Луна, продолжая свой разбег, форсировала колокольню. Авельянеда все медлил.
«Да уж не трусите ли вы, генерал?» — раздался окрик в его голове. Рука с бумажкой дрожала, в глотке стоял холодный отвратительный сгусток, который никак не удавалось проглотить. Страх смерти, казалось, оставленный далеко позади, настиг Авельянеду одним прыжком.

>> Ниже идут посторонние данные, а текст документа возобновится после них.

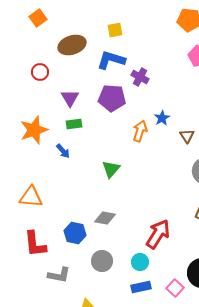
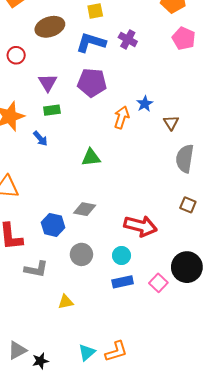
purple cross: (140, 77) -> (128, 39), moved
green triangle: (111, 169) -> (91, 157), turned 42
red arrow: (158, 234) -> (140, 226), turned 72

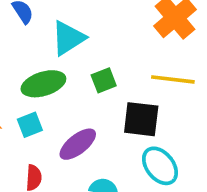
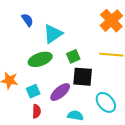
black square: (141, 119) -> (83, 77), moved
cyan square: (30, 125) -> (33, 91), moved

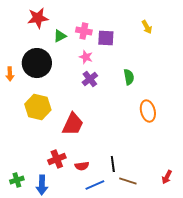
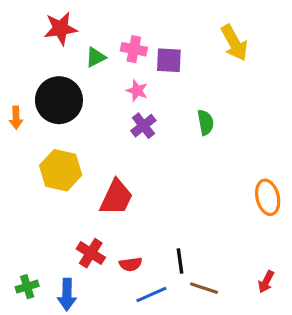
yellow arrow: (147, 27) -> (234, 43), size x1.6
orange ellipse: (148, 111) -> (268, 197), moved
red cross: (57, 159) -> (91, 253), turned -36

«Ну же, старый хрыч, смелее! — понукал он себя. — До преисподней рукой подать, домчат с ветерком».
Страх был не только постыден, но и нелеп. Его Испания умерла, а без нее даже там, на свободе, его жизнь не имела ни малейшего смысла. Он был последним подданным той страны, которую когда–то любил, и истребить себя значило спасти ее от дальнейшего поругания.
Сумев, наконец, сломить сопротивление жизни, он всыпал в себя содержимое бумажки и запил водой. В нос ударил запах цветущей жимолости, прежде неощутимый, и лишь после на языке возникла горечь принятого порошка.